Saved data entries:
-*-*-
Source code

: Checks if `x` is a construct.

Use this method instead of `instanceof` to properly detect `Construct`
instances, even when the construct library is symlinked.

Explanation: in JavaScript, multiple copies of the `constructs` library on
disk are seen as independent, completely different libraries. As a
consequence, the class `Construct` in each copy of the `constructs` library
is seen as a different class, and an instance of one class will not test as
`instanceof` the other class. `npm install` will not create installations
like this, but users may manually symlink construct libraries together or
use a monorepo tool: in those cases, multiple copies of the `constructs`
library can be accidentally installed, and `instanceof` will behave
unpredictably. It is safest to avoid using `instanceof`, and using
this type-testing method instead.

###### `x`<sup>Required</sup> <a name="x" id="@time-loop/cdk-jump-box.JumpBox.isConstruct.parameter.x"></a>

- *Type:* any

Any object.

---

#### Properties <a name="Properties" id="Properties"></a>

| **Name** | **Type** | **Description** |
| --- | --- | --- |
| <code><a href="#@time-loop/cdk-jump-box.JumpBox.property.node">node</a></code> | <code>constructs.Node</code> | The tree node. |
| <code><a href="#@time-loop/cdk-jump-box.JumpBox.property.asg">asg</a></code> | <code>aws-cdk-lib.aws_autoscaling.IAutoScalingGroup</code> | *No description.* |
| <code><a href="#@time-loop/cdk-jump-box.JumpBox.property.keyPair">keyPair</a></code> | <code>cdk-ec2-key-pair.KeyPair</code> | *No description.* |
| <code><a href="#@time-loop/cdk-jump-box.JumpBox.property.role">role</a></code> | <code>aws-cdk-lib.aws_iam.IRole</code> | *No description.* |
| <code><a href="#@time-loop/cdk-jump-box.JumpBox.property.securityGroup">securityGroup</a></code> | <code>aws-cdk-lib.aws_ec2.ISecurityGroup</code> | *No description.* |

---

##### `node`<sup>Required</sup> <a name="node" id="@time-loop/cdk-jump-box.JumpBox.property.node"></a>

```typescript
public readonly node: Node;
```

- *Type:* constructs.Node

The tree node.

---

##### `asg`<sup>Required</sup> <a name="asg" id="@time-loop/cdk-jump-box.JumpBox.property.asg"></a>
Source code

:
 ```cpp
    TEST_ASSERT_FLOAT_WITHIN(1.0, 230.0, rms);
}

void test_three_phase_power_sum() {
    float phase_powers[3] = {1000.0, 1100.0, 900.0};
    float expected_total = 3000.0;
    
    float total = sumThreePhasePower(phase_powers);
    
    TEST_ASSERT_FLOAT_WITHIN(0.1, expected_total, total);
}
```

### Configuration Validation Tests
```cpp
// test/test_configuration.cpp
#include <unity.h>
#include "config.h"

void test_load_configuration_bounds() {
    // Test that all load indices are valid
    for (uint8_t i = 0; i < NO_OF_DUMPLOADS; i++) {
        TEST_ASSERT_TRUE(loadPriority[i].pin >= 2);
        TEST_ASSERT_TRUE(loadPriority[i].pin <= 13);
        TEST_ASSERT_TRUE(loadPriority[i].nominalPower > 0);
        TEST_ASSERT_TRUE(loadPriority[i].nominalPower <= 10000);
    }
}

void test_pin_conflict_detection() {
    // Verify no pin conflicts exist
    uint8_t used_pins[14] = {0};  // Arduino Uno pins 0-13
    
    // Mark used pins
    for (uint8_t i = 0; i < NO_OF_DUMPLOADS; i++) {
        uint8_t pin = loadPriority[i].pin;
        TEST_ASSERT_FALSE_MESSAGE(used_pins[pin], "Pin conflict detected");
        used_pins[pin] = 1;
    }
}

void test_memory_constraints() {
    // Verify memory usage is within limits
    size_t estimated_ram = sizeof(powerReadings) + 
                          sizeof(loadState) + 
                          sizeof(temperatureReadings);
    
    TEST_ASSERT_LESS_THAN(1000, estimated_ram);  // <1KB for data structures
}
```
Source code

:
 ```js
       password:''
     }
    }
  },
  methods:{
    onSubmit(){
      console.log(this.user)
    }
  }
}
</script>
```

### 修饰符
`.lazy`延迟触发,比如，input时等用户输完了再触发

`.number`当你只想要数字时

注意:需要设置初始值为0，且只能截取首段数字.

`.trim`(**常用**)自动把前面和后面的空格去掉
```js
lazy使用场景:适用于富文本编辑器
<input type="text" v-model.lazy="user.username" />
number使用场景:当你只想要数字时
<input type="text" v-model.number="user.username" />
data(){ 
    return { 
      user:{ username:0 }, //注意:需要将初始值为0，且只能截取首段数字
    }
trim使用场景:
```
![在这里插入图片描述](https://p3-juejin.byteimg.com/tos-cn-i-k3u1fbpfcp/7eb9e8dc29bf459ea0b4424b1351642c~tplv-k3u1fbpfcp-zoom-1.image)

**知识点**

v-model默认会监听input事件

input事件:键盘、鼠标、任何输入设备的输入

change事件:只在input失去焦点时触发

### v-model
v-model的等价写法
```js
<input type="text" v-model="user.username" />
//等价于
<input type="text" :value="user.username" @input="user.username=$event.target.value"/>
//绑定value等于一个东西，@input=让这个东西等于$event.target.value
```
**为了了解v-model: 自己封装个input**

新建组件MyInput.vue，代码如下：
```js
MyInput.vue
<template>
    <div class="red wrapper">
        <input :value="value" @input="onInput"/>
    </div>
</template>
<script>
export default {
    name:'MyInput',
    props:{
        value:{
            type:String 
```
-*-*-
ABOUT THIS TASK: Extract exactly the leading lines of the data, stopping at and including the line with "not create installations".

SOLUTION BELOW:
Source code

: Checks if `x` is a construct.

Use this method instead of `instanceof` to properly detect `Construct`
instances, even when the construct library is symlinked.

Explanation: in JavaScript, multiple copies of the `constructs` library on
disk are seen as independent, completely different libraries. As a
consequence, the class `Construct` in each copy of the `constructs` library
is seen as a different class, and an instance of one class will not test as
`instanceof` the other class. `npm install` will not create installations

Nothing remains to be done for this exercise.